In the Anglican Church in the UK, we are rejoicing in the appointment of the first women bishops. Alleluia! And yet it was in 1975 that the Sex Discrimination Act came into force in this country. It has only taken 40 years for the church to agree that women are capable of taking on the mantle of becoming bishops. For the secular world, it must beggar belief that half of the population has been barred from this office. Whilst many in the church are rejoicing at the headline announcements of the first female bishops, many outside of the church culture are saying ‘So what’s the big deal?’ and will see an organisation well out of tune with modern thinking and one that really does not deserve any attention in their busy and noisy world.. And sadly, many in the church are still not happy with such a decision.
Large organisations are unwieldy things. They create complex hierarchies, rules and protocols and become self-satisfied. Most dangerously they become inflexible in their attitudes and ability to adapt to changes in the world. And the history of commerce is littered with stories of once successful organisations that died in the face of agile competition and fresh thinking. We only have to look at the decline of the UK’s car industry over the last 40 years to cite a perfect example of an organisation doomed to failure, its renaissance occurring only through foreign intervention.
In the gospels I read, Jesus never said anywhere go forth and create large inflexible hierarchical male-dominated organisations that invent complex rules and exclude half of my flock from rising through the ranks. He went and met the people at their point of need and we as churches sometimes forget that and get bogged down in PCC decision making on the state of the guttering, pew retention and personal agendas.
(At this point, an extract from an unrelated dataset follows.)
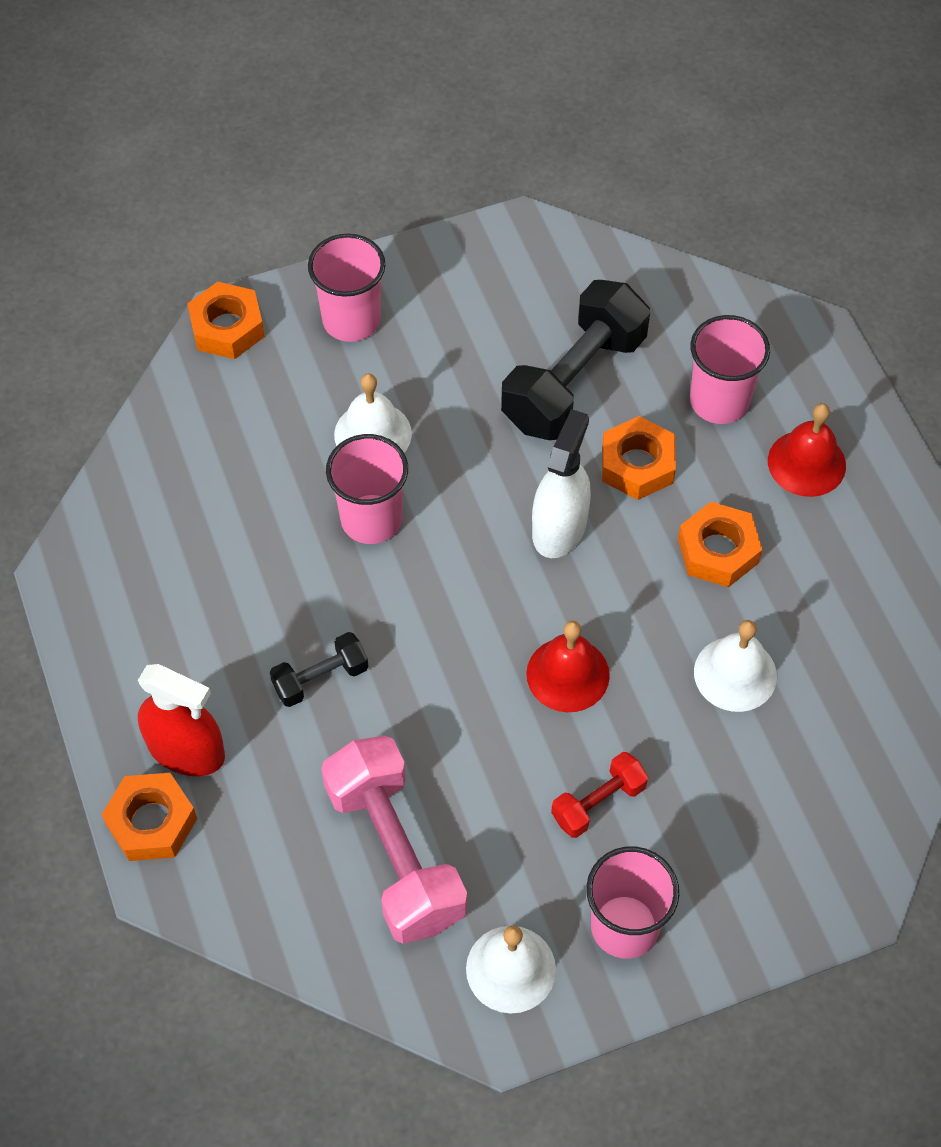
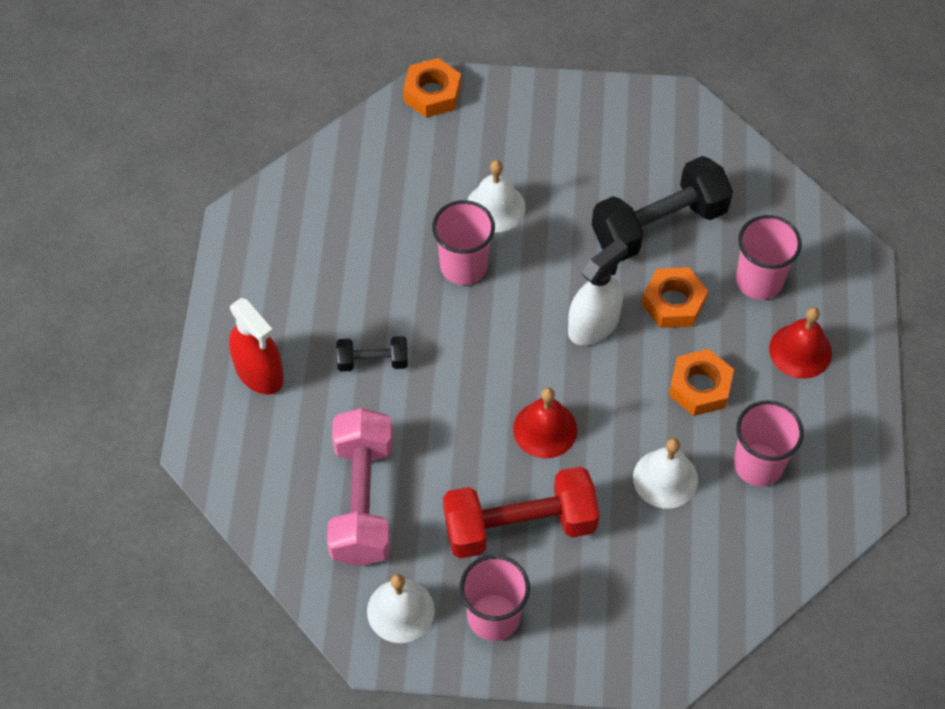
camera: 25 degrees right, 0 degrees up
(152, 822) = (213, 410): orange nut -> none
(351, 320) = (522, 121): pink cup -> pink cup (758, 464)
(598, 803) = (519, 526): red dumbbell -> red dumbbell, size x1.99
There is much good taking place in the Anglican Church and many are working hard for a fresh approach to getting across the message of hope and love that Christ brought into the world. The Titanic was a large and unwieldy structure, unable to respond quickly to avoid its impending disaster. And the thought of passengers re-arranging the deckchairs as that disaster approached is a good metaphor for our beloved church. Let us not look back in 40 years’ time and coin a new phrase, ‘re-arranging the pews in the nave.’